The use of a voice over at the beginning or peppered throughout is the favorite tactic of meddling studio execs trying to ruin a film. They thought Blade Runner needed a poorly worded voice over to make it make sense. They thought Dark City's mystery plot was too confusing so they just had Kiefer Sutherland deliver a short narration at the beginning that gives away most of the mystery plot, thus leaving the audience watching the main character stumble around in the dark trying to figure out the mystery that the voice over just gave away. Not all voice overs are bad, but it's usually a bad sign.

7. The Status Quo Beat

One of the most popular ways to deliver exposition is to have a 10-15 minute sequence at the beginning of the film, showing the main character in action doing what they do, prior to the real inciting incident. In Raiders of the Lost Ark, we get to see Indiana on a mission, running from the big-ass ball, and then he goes back to being a teacher. Then the real plot begins. We've established his character by showing him in action. Minority Report (another Spielberg flick) does the same thing. We see Pre-Crime in action for a quick mission, establishing the characters, the setting, Pre-crime and how it works, and all while on an otherwise meaningless mission that has nothing to do with the real plot. That starts right after we've set up the status quo. Gladiator also uses this method. There's a quick battle that has nothing to do with the bigger plot, but establishes Maximus as a badass.
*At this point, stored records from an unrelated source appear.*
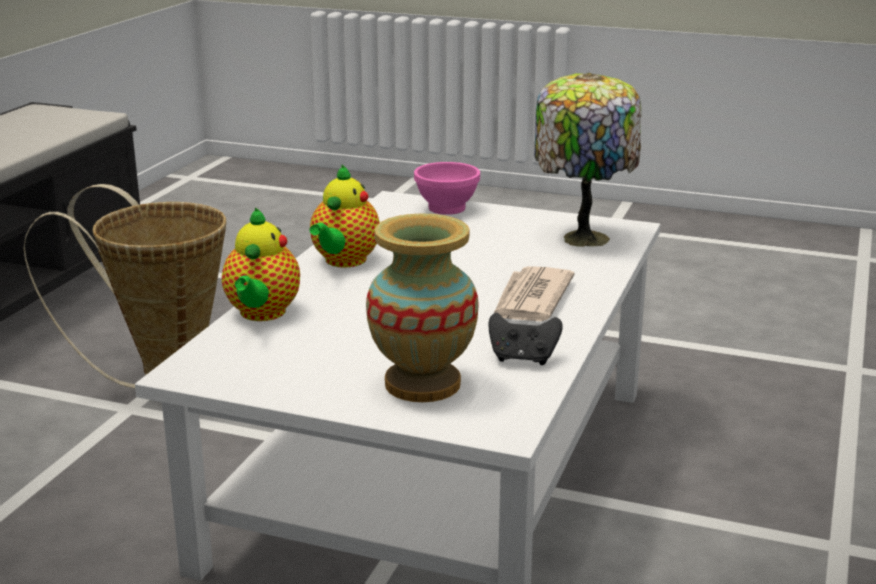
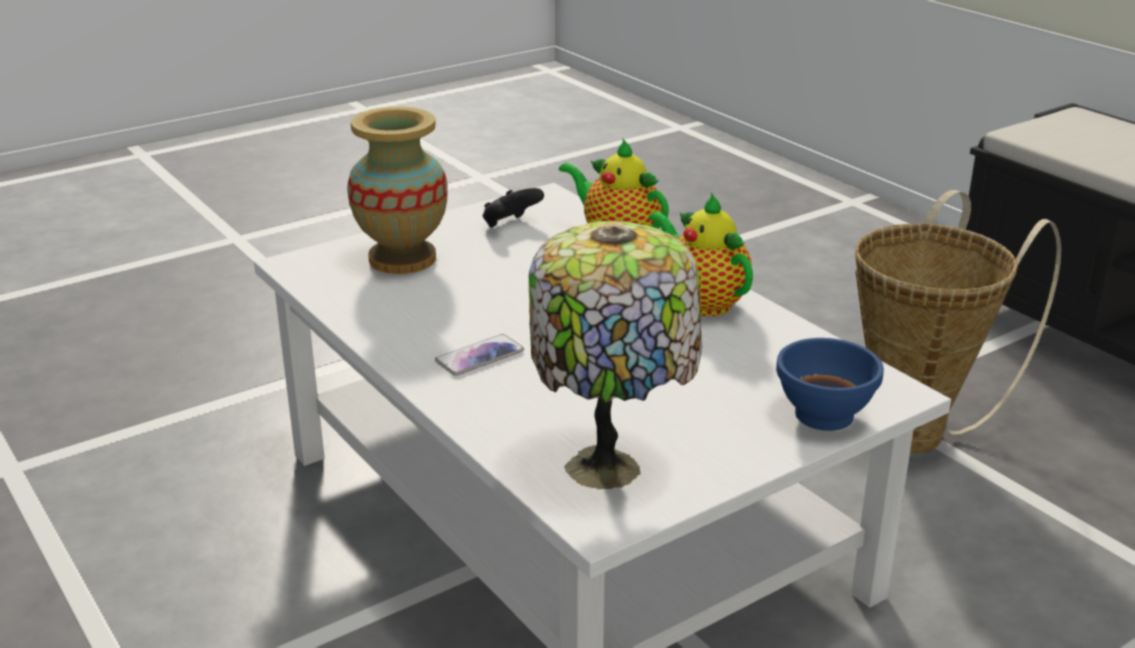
camera: 125 degrees right, 5 degrees up
(445, 208) = (825, 414): pink bowl -> blue bowl
(523, 358) = (377, 307): black game controller -> black game controller (510, 225)
(530, 300) = (479, 356): newspaper -> phone

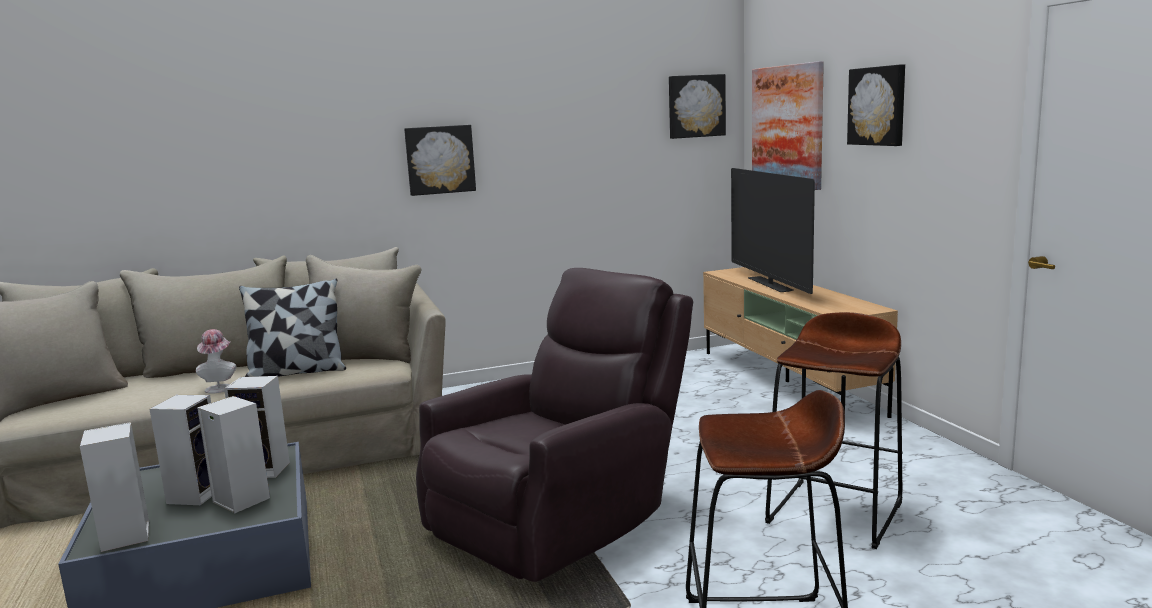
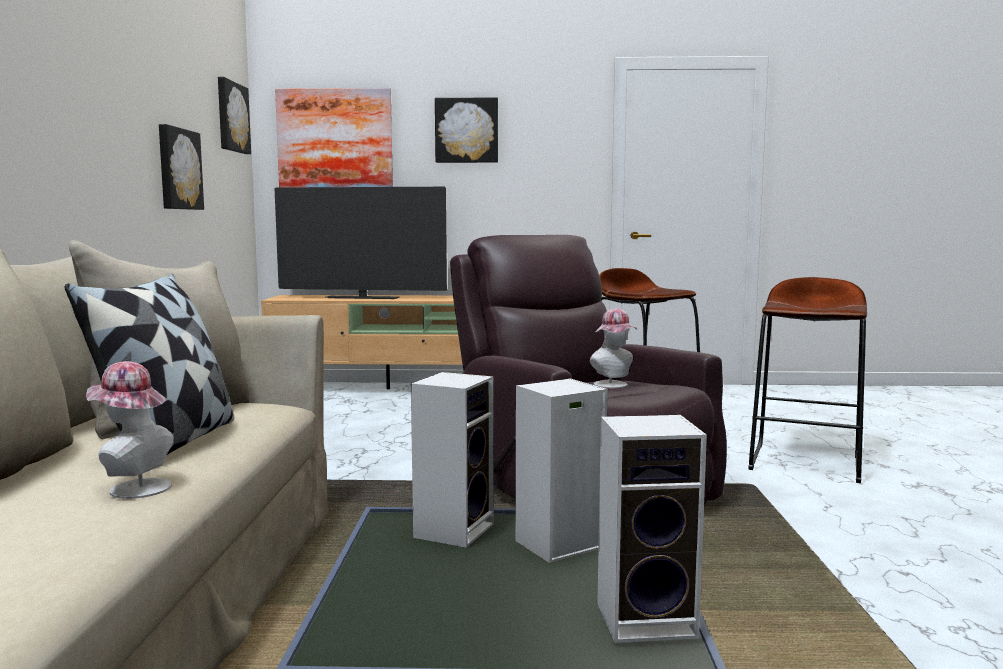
camera: 70 degrees left, 5 degrees down
(196, 494) = (500, 576): speaker -> none
(440, 159) = (65, 121): picture -> picture (178, 169)
(529, 436) = (614, 385): none -> hat

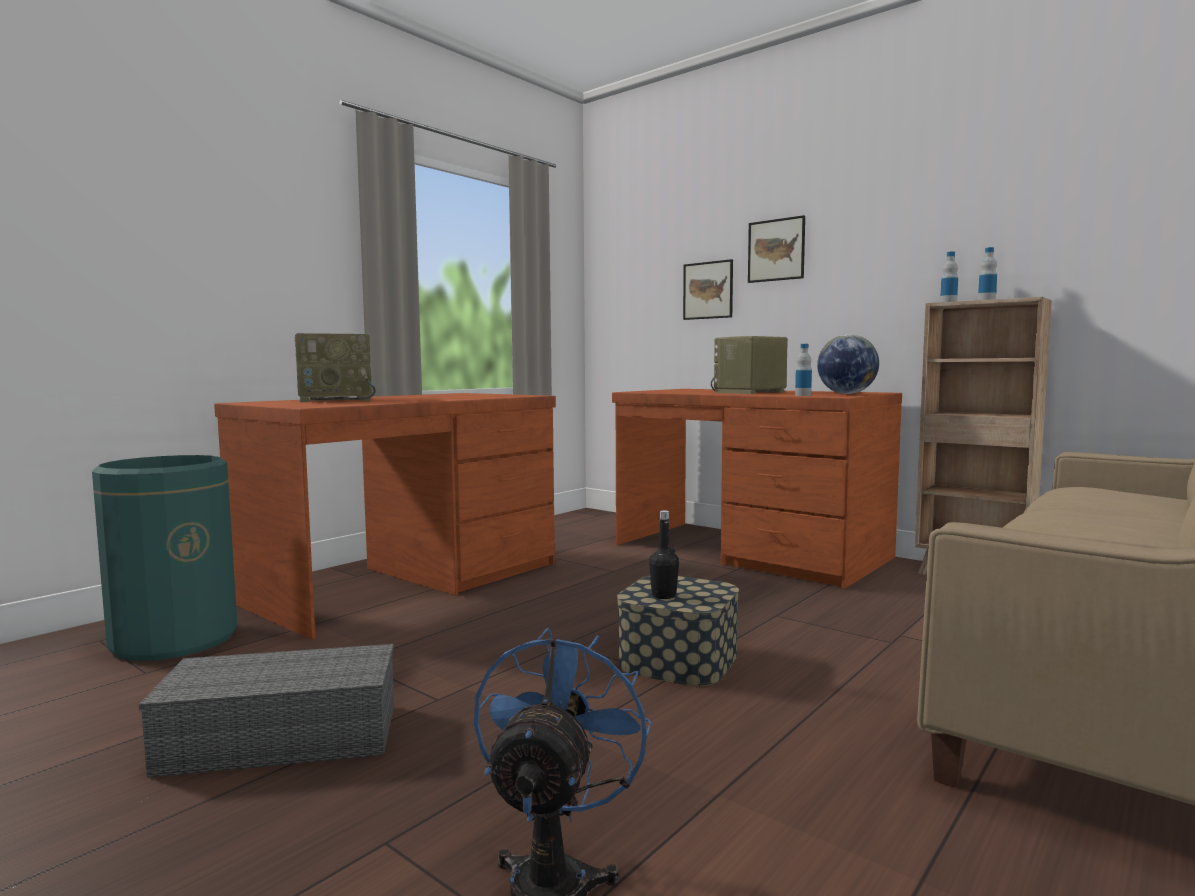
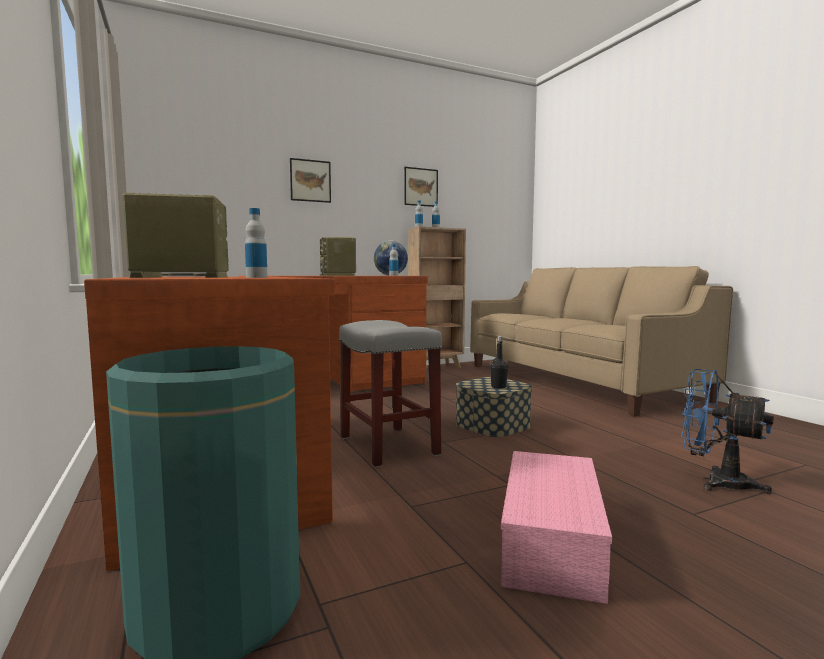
camera: 65 degrees left, 0 degrees up
(278, 740) = (553, 543): grey storage box -> pink storage box
(321, 404) = (256, 277): none -> bottle
(336, 400) = (180, 277): radio -> radio turned 105 degrees counterclockwise
(524, 622) = (389, 446): none -> grey stool
(708, 290) = (256, 201): picture -> picture (420, 187)

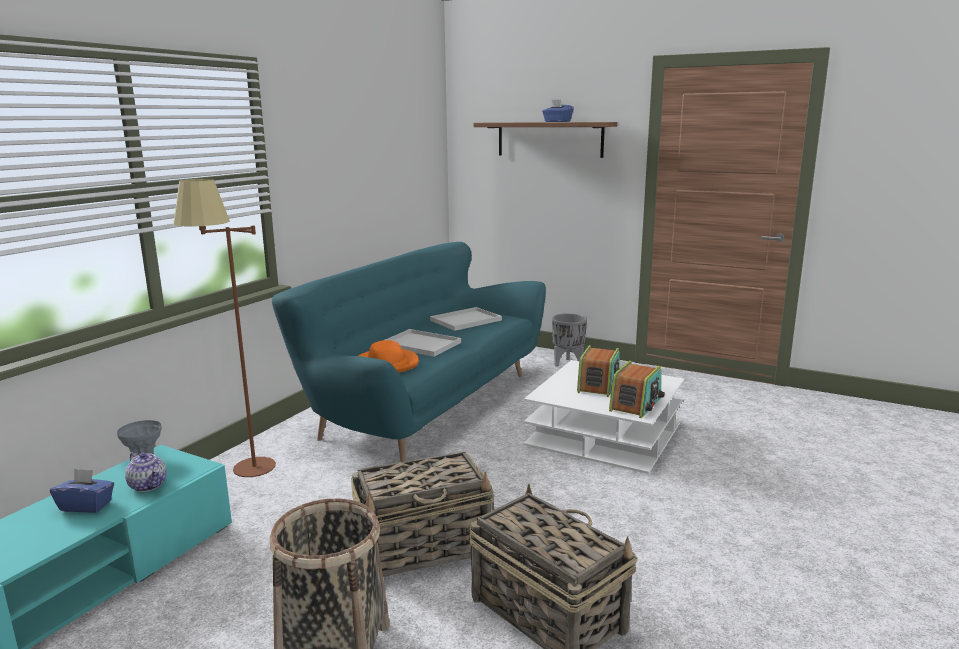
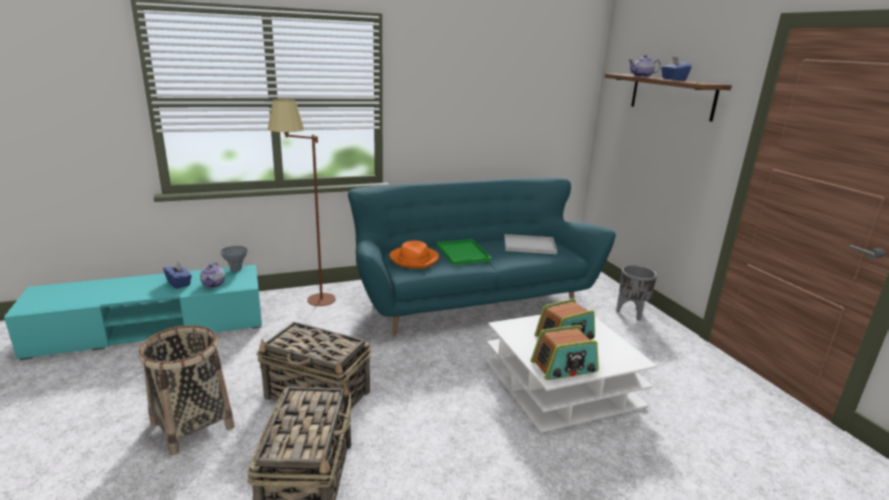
camera: 40 degrees right, 5 degrees up
(422, 344) = (464, 253): white tray -> green tray
(518, 122) = (642, 76): none -> teapot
Before we get to the plot, first we have to show
the audience how this cool Operating System works. 
So if you have a lot of information to deliver, you are probably going to use one of these. Your situation dictates your choices to some extent. If you have no lay-persons that need things explained to them, then that's obviously out. The info dump, the small talk, and the bad narration approaches are the laziest. Unless you really know what you're doing, I'd advise against them. That just leaves the Mystery, the Device, and the Status Quo beat. Mystery works well, but does take up plot time, so if you have a more complicated plot in mind, perhaps the exposition shouldn't dominate the first bit of plot time. The Expo device is one of my favorite, but you need to find a way to make it original or to have it not be so transparently exposition. The Status quo beat is one of the safest ways of doing it. You give us the setting, the main character, lay down some rules for how this universe works, but without the pressure of having to get to the big plot just yet. It forces you to find something actiony for the characters to do, and that's basically the candy to help the medicine go down. Exposition is the medicine. Don't forget that, the audience doesn't like it. They're like dogs, you gotta hide it in their food.